● Exercise details: Establish how many lines in the records below include the word "newDir"; respond with that number only.

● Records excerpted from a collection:
== Segment start ==

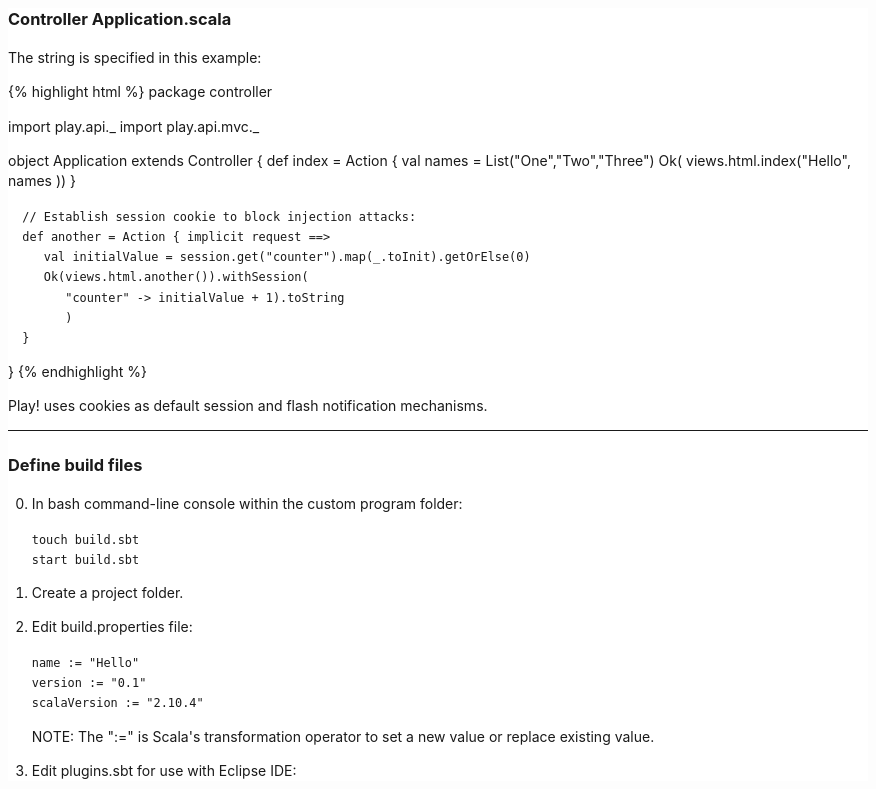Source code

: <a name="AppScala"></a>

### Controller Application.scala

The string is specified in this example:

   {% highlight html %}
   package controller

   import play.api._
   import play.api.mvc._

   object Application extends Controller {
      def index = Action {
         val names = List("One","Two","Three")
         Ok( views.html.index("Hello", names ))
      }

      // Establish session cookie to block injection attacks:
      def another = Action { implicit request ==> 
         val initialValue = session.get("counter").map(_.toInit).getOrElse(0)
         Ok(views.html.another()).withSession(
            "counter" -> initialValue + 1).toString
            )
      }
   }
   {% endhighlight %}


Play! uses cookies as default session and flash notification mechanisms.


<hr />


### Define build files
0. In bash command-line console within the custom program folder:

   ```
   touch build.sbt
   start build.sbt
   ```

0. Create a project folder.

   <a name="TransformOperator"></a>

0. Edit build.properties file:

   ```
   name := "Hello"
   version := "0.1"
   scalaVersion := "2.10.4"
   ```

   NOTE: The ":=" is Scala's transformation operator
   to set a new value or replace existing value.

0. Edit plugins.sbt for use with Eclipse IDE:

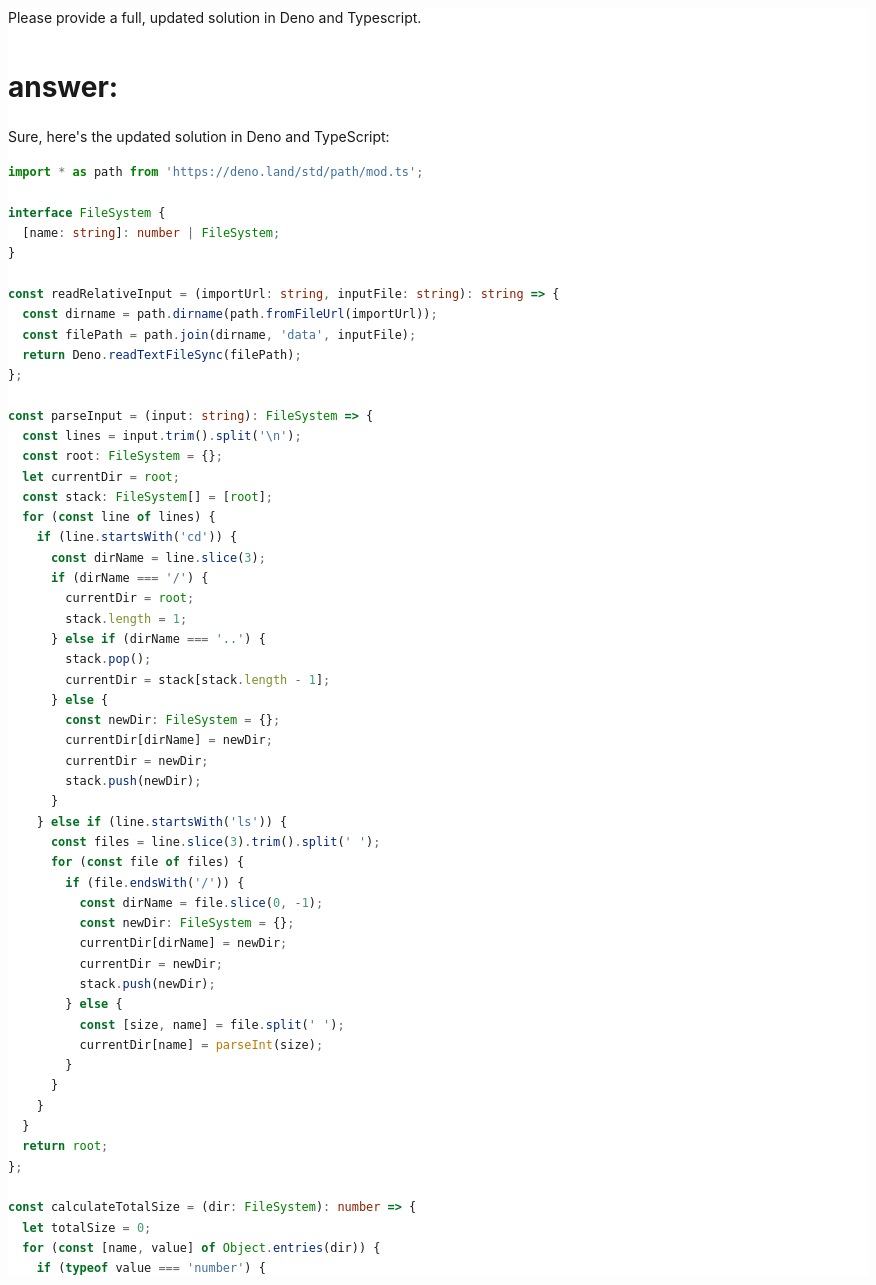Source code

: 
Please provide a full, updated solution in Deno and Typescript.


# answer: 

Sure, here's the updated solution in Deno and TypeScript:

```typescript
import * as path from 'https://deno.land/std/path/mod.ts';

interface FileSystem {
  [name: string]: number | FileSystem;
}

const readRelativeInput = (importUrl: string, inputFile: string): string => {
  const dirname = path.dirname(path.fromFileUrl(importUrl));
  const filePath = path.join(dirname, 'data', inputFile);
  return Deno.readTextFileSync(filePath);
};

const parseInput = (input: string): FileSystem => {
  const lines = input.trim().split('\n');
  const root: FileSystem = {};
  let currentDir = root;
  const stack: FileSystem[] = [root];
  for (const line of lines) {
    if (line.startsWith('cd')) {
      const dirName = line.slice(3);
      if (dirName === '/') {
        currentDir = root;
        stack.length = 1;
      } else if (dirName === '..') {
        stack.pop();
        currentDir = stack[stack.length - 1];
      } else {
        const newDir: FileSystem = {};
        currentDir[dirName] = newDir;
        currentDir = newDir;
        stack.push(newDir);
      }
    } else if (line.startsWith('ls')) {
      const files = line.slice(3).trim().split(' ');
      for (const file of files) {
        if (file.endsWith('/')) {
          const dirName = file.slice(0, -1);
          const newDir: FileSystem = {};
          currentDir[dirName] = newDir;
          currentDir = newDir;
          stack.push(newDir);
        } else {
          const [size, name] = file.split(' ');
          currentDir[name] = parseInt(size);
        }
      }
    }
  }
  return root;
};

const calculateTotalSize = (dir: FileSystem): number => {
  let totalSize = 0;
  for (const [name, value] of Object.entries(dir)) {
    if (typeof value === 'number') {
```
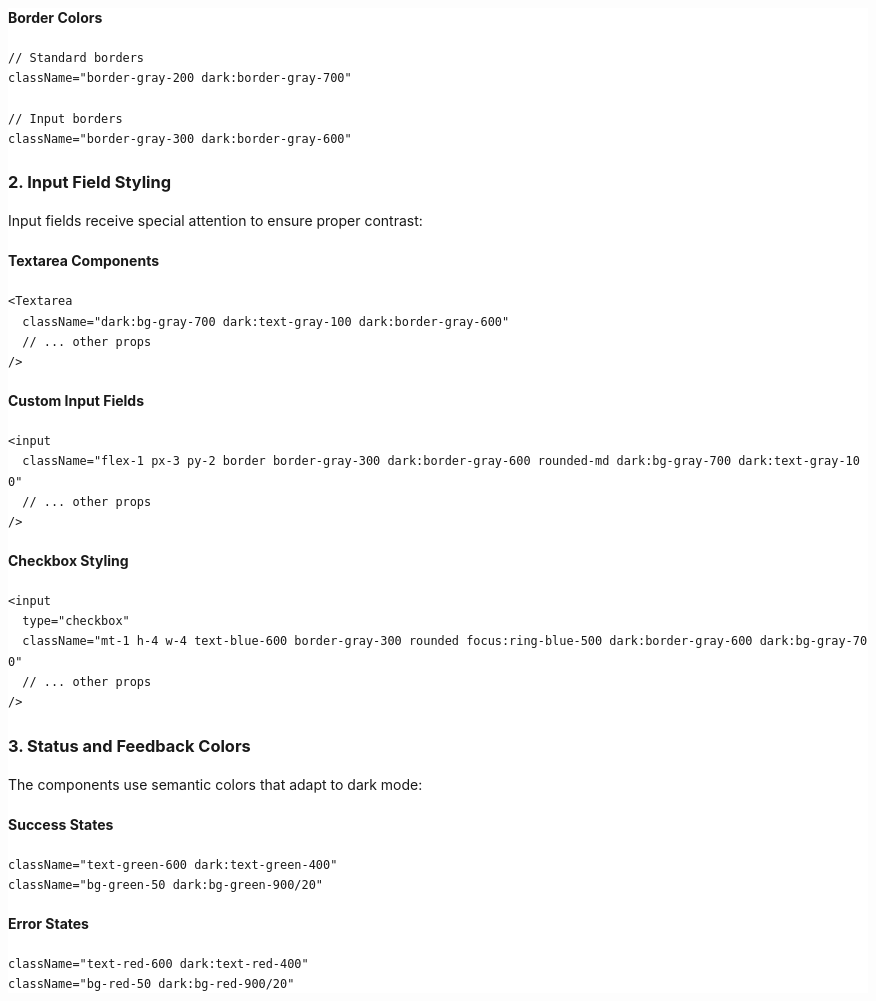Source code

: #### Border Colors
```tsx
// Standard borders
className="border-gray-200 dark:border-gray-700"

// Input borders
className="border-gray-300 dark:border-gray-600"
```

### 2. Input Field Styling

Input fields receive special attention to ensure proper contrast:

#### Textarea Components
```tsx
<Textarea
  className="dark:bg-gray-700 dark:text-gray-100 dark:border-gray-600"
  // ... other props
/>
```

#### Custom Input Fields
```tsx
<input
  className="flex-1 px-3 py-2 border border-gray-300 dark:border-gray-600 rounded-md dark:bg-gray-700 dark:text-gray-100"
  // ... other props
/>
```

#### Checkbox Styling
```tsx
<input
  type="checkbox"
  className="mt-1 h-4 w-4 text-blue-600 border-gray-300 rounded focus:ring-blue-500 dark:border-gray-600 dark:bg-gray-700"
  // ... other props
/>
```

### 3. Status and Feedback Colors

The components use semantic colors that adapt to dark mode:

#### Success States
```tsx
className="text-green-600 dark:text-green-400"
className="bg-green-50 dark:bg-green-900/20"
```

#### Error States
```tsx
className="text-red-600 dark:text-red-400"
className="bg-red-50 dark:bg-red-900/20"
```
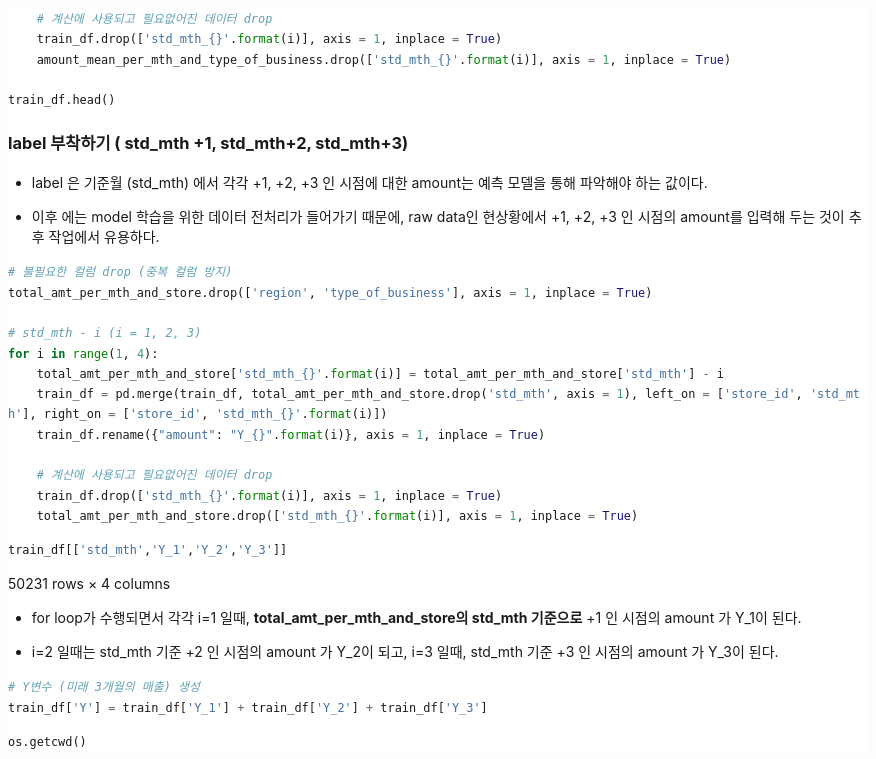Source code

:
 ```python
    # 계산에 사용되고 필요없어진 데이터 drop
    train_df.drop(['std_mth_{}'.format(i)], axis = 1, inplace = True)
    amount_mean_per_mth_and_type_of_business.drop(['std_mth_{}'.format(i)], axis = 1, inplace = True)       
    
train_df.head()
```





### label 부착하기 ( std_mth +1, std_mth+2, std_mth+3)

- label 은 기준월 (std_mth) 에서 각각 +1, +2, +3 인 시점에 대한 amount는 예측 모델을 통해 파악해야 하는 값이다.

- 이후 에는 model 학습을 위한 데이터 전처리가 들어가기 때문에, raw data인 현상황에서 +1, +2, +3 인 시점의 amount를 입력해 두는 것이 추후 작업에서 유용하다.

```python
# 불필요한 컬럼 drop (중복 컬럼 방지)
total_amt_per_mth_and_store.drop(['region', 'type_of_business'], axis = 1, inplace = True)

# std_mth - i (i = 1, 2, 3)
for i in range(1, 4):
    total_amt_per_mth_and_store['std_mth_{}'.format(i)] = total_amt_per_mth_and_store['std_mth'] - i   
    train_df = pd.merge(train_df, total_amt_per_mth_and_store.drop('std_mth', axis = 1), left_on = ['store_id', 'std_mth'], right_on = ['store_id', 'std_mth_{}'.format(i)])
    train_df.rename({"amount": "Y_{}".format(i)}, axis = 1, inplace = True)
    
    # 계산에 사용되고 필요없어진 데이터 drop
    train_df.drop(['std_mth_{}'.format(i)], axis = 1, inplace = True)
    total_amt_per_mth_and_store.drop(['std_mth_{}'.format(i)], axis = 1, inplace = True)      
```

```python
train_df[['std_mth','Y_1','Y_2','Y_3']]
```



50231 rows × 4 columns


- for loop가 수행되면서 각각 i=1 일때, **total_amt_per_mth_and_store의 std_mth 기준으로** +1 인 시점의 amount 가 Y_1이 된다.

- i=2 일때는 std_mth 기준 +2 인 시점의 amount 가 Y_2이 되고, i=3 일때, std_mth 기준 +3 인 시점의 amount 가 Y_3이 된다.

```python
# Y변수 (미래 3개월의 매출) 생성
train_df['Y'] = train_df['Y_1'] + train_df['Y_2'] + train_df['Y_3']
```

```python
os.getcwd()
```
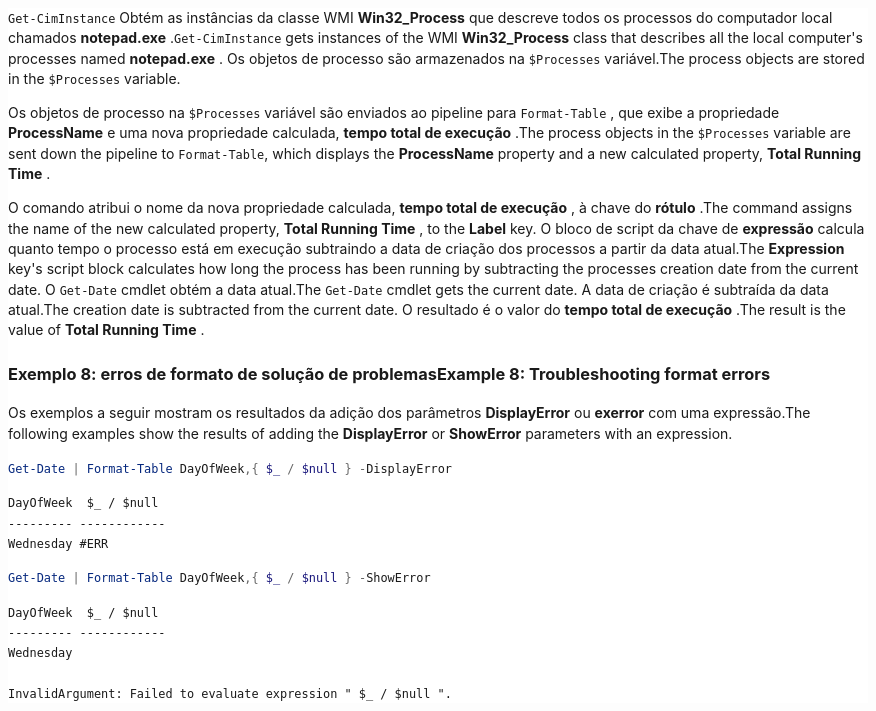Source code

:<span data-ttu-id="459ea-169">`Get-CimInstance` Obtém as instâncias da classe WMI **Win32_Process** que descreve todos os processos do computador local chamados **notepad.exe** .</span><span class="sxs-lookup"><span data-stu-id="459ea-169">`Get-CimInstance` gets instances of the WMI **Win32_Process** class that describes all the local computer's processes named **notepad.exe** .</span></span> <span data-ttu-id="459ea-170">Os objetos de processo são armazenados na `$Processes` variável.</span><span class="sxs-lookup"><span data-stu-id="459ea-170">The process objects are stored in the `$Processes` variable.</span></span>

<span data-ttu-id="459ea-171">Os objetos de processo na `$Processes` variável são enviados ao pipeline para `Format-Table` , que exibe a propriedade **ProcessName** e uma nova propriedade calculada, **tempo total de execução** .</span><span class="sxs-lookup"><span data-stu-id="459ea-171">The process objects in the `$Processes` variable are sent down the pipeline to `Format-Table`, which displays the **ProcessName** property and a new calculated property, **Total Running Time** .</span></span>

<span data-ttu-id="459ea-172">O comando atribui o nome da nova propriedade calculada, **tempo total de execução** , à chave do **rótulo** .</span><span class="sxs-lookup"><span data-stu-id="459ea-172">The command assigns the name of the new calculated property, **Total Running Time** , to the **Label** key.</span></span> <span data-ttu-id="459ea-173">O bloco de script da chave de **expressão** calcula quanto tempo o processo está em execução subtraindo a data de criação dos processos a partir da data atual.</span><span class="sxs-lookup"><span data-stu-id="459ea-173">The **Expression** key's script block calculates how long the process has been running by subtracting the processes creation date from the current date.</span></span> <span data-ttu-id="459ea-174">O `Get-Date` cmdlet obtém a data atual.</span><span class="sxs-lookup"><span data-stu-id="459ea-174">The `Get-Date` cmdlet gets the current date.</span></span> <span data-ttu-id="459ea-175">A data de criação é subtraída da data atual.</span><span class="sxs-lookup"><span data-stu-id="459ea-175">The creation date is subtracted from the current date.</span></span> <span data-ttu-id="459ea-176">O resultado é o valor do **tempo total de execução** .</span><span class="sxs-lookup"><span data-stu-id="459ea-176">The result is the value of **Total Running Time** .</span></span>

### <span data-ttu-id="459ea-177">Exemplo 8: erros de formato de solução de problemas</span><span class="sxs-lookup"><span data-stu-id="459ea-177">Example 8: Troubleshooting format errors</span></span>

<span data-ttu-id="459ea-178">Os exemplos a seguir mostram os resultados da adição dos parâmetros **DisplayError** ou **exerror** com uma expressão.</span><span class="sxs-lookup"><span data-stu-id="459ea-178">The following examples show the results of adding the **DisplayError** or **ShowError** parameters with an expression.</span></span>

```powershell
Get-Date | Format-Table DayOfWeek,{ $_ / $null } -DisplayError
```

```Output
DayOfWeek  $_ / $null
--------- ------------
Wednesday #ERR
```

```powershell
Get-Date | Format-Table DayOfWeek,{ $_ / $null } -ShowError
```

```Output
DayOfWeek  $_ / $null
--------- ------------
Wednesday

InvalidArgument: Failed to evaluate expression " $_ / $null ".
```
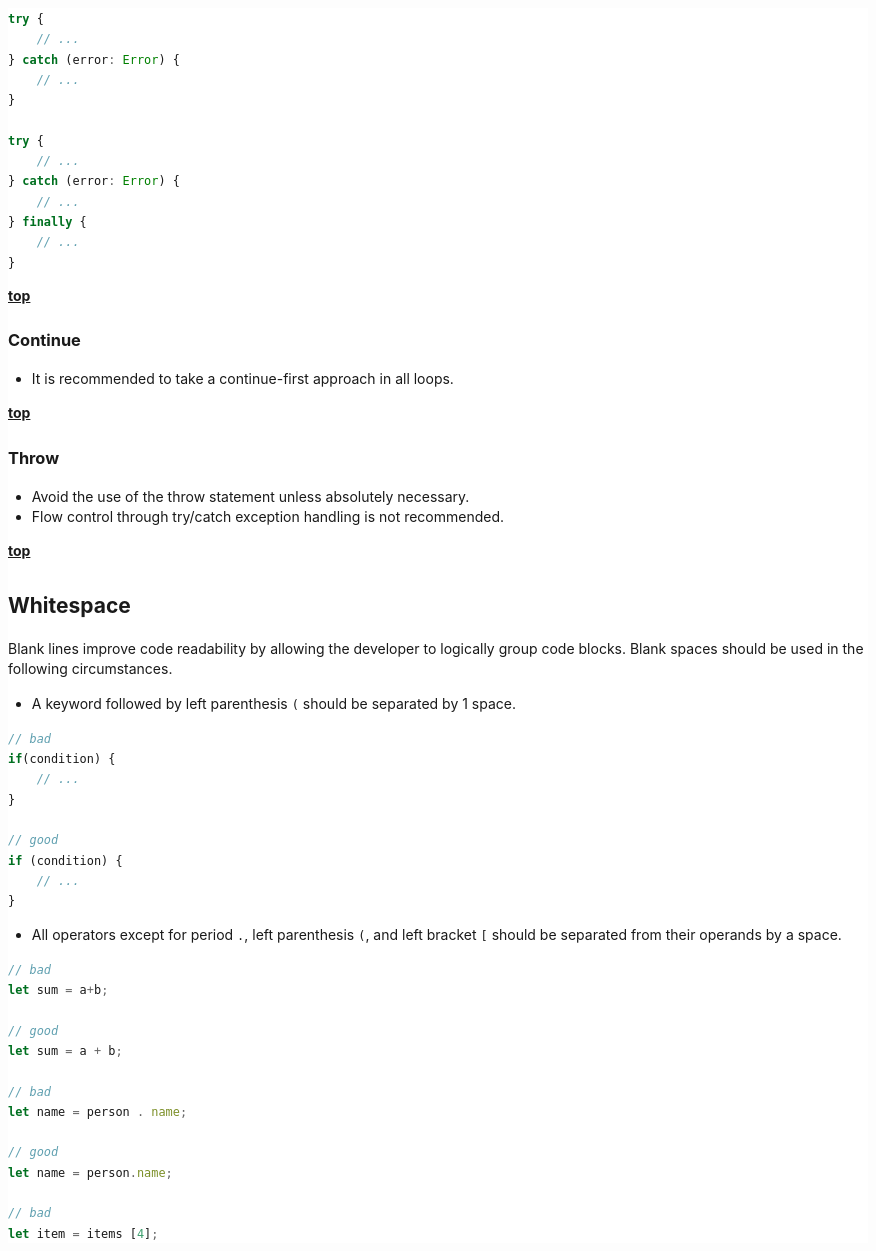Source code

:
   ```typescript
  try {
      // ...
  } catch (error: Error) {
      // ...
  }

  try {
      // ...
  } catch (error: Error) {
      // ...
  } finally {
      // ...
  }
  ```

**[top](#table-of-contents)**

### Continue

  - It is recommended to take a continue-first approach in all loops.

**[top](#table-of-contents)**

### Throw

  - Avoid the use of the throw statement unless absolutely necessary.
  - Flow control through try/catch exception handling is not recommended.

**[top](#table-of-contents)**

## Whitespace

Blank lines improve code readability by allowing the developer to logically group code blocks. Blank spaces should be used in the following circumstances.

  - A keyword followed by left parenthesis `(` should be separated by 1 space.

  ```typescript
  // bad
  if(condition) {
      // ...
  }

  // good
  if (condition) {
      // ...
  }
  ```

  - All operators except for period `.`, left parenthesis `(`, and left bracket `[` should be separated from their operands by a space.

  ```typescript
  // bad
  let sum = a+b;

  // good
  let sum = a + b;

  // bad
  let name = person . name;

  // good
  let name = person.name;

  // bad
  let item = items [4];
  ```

== Segment end ==

● Result for this exercise: 8